* [Exercise text]:
#####
- Genre: Comedy
- Written by: Gary Cohen Michael Leo Donovan
- Directed by: Dennis Abey Ron Oliver
- Starring: Eugene Byrd Simon Fenton Rachel Blanchard Timothy Douek Nicola Stewart Alan David
- Countries of origin: United Kingdom Canada
- Original language: English
- No. of series: 2
- No. of episodes: 13

Production
- Running time: 28 minutes
- Production companies: Central TV CINAR

Original release
- Network: ITV (CITV)
- Release: 18 March 1994 – 28 March 1995

= Chris Cross (TV series) =

Children's TV series

Chris Cross is a children's television series produced by Central TV and CINAR (now WildBrain). The series premiered on CITV in the UK in 1994 and Showtime in the United States. Based on a British boarding school, it dealt with the shift from single to mixed-sex, and the rivalry between two male characters. It was filmed on location at Thoresby Hall, Nottinghamshire, England. It starred future Clueless actress Rachel Blanchard as Dinah.

== Summary ==
Set in an international boarding school in England, Stansfield Academy. Oliver Cross, a teenager, is the admired school king cool when, at the start of a new term, two things occur to change the situation: Stansfield becomes mixed-sex (or co-ed, as the US people have it) and a new teenage male pupil, Chris Hilton, joins the fray, immediately becoming popular with the girls and a clear challenge to Cross's established authority.
#####
* [Data for analysis]:
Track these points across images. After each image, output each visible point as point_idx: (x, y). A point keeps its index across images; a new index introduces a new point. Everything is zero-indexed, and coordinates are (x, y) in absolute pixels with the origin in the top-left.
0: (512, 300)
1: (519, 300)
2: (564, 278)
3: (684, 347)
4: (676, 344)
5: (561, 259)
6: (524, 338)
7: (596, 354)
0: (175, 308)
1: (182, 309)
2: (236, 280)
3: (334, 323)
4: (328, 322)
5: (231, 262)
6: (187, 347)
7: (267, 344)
#####
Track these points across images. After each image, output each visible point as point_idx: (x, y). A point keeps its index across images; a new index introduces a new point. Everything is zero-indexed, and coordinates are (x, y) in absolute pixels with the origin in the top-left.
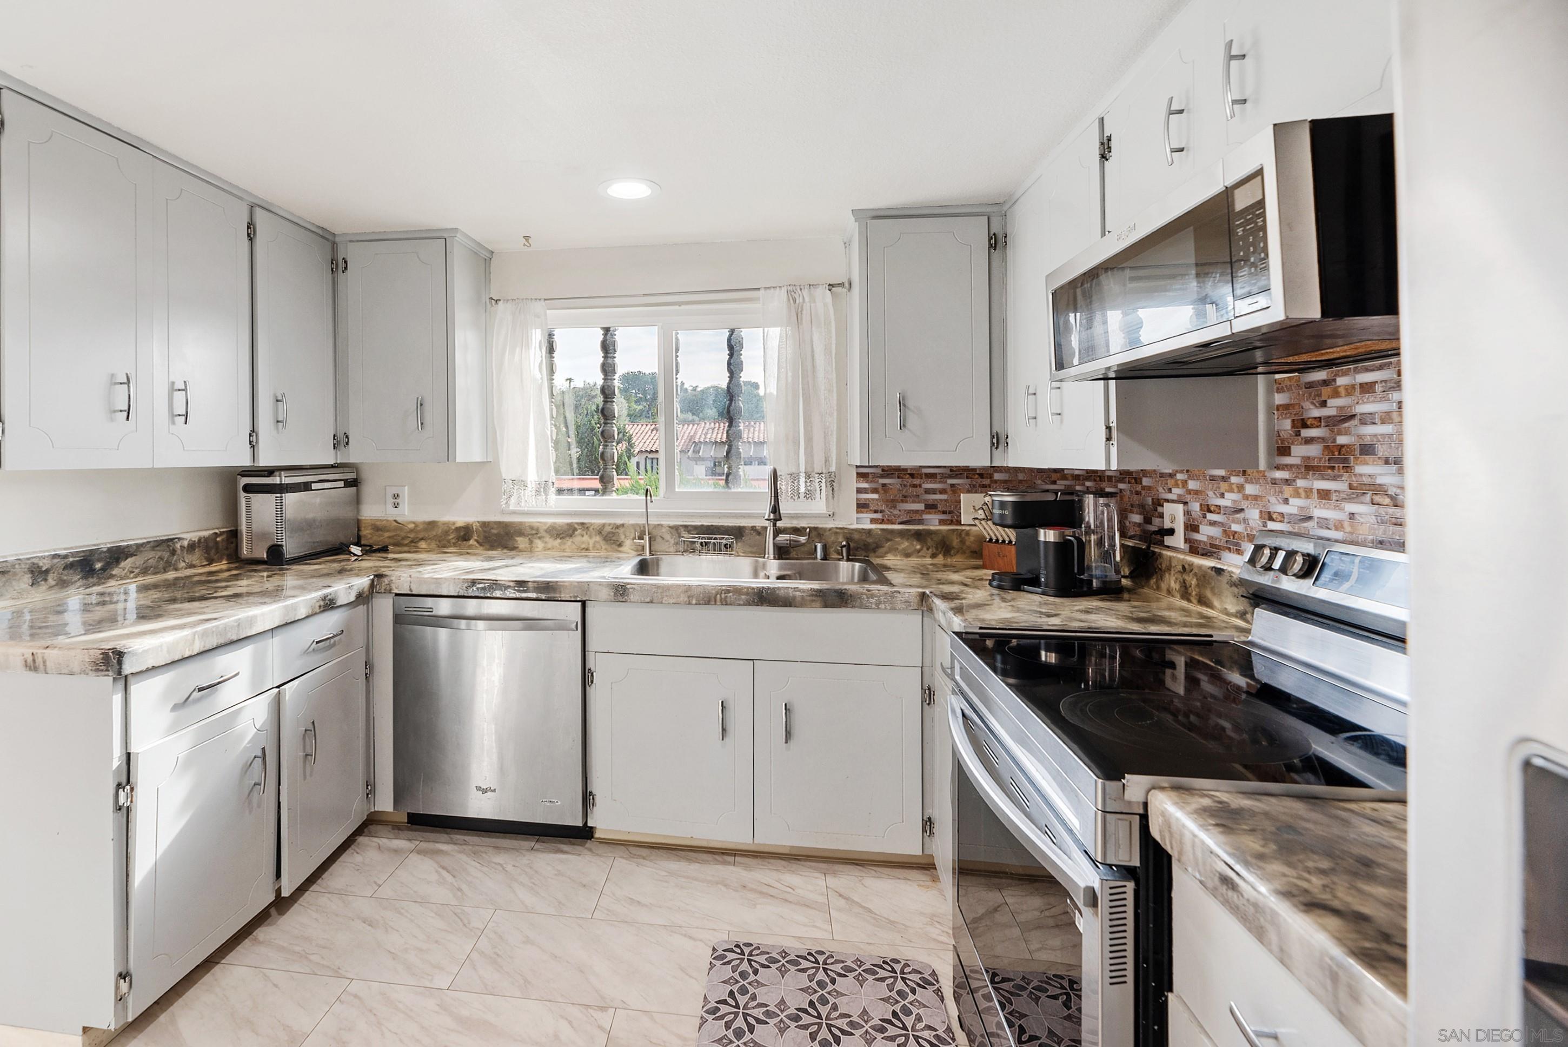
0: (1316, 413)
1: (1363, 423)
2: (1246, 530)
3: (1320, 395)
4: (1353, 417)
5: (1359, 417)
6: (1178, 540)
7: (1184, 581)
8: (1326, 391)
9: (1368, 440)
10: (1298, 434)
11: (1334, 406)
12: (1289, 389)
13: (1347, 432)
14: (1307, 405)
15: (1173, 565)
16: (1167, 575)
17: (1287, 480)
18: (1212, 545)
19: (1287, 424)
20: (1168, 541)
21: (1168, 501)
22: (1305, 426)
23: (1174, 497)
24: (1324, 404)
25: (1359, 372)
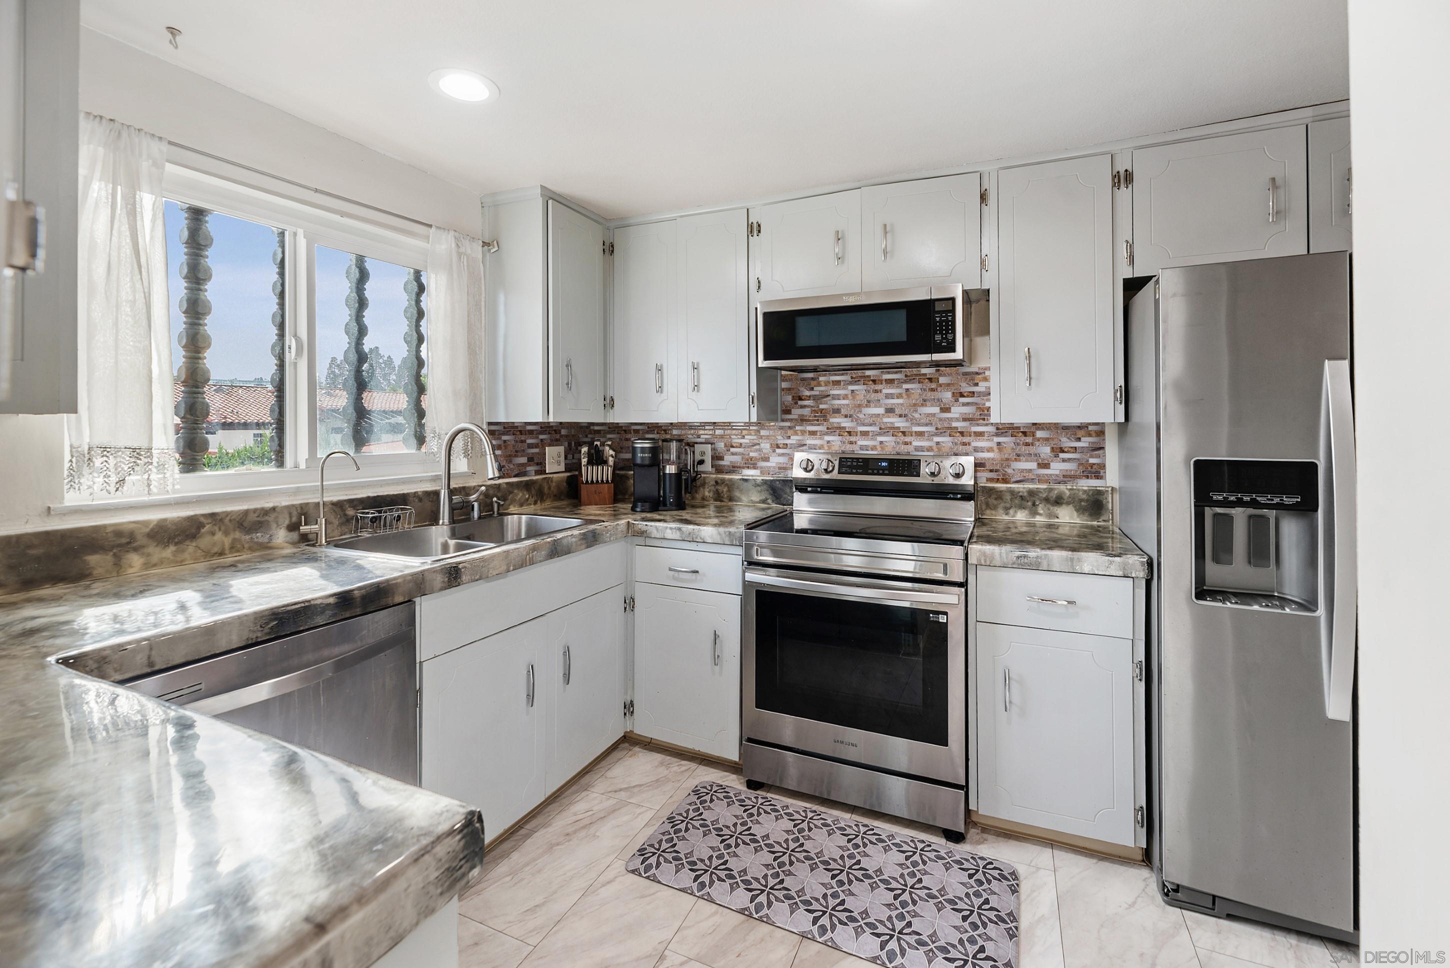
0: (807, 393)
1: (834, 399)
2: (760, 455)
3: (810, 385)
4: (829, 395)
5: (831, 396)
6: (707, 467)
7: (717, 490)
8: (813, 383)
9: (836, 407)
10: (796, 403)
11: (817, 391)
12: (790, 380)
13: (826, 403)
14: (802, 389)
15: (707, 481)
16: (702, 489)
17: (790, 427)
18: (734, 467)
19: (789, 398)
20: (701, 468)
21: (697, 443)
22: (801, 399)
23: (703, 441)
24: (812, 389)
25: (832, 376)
#####
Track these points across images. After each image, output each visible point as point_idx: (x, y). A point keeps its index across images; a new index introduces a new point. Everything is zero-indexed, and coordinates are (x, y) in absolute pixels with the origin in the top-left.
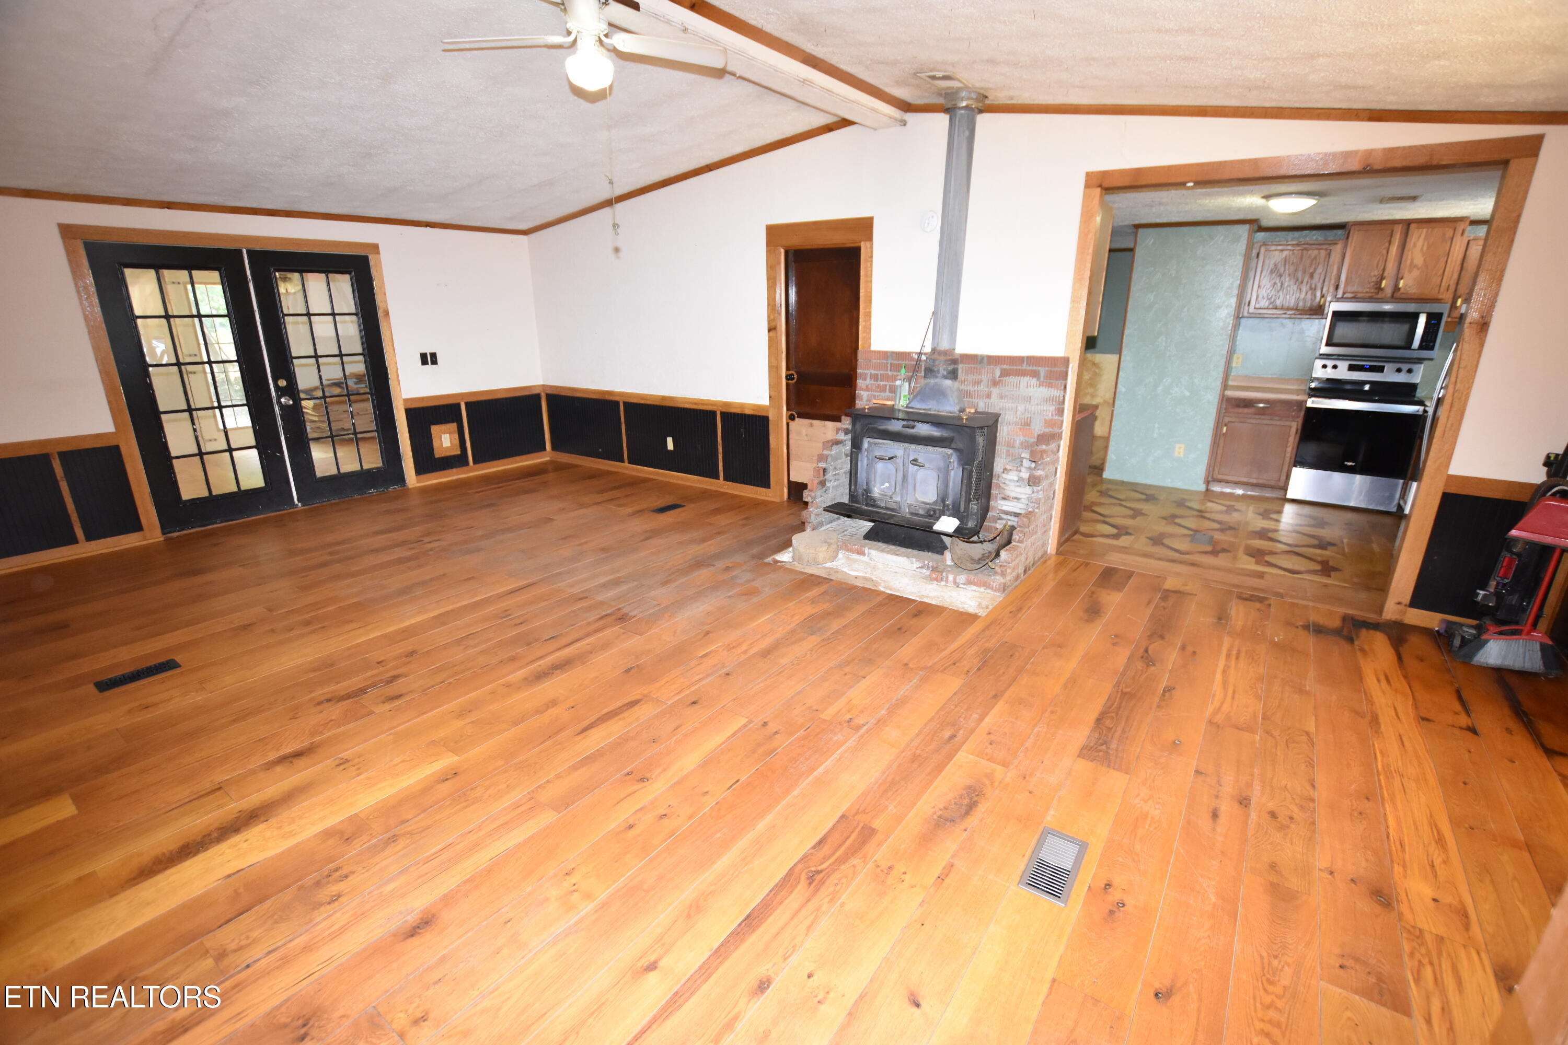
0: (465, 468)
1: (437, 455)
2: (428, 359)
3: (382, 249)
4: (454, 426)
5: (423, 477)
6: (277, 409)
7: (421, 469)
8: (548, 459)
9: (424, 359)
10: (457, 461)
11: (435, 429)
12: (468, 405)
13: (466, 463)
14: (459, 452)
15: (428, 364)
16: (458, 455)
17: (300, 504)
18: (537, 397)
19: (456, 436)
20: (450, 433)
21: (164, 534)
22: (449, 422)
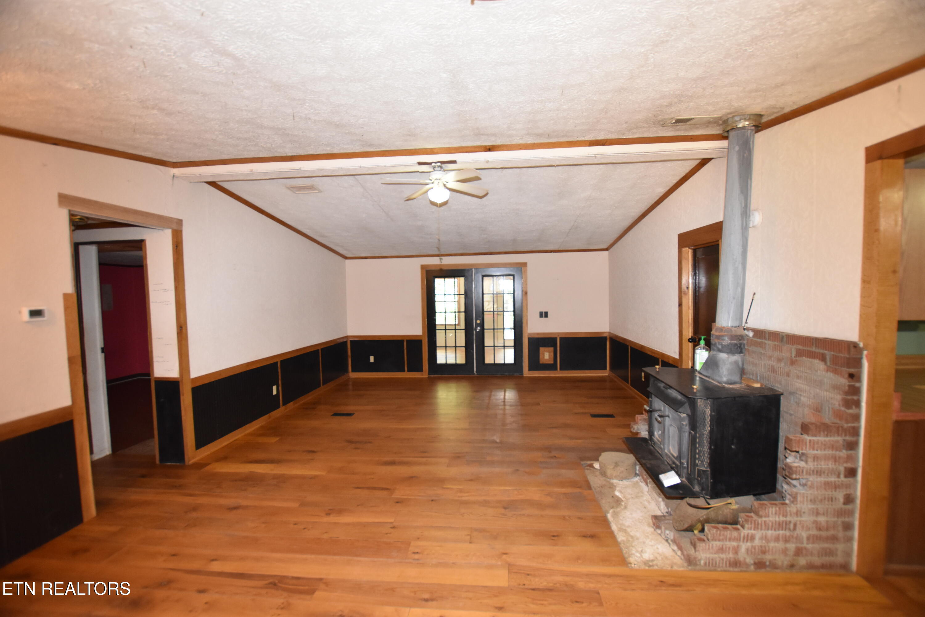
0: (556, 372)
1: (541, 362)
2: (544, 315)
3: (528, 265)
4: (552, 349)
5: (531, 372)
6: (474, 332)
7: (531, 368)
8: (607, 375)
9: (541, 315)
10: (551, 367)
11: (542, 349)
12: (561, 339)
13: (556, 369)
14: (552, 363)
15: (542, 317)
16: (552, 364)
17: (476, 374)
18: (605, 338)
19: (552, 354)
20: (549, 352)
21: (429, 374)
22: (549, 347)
#####
* [Your tasks]:
(a) Transcribe the passage from the Chris Cross text, starting at "Chris Cross is" and ending at "Cross's established authority.".
(b) According to the Chris Cross text, where was the series filmed?

* [Answers to the problems]:
(a)
Chris Cross is a children's television series produced by Central TV and CINAR (now WildBrain). The series premiered on CITV in the UK in 1994 and Showtime in the United States. Based on a British boarding school, it dealt with the shift from single to mixed-sex, and the rivalry between two male characters. It was filmed on location at Thoresby Hall, Nottinghamshire, England. It starred future Clueless actress Rachel Blanchard as Dinah.

== Summary ==
Set in an international boarding school in England, Stansfield Academy. Oliver Cross, a teenager, is the admired school king cool when, at the start of a new term, two things occur to change the situation: Stansfield becomes mixed-sex (or co-ed, as the US people have it) and a new teenage male pupil, Chris Hilton, joins the fray, immediately becoming popular with the girls and a clear challenge to Cross's established authority.

(b) At Thoresby Hall, Nottinghamshire, England.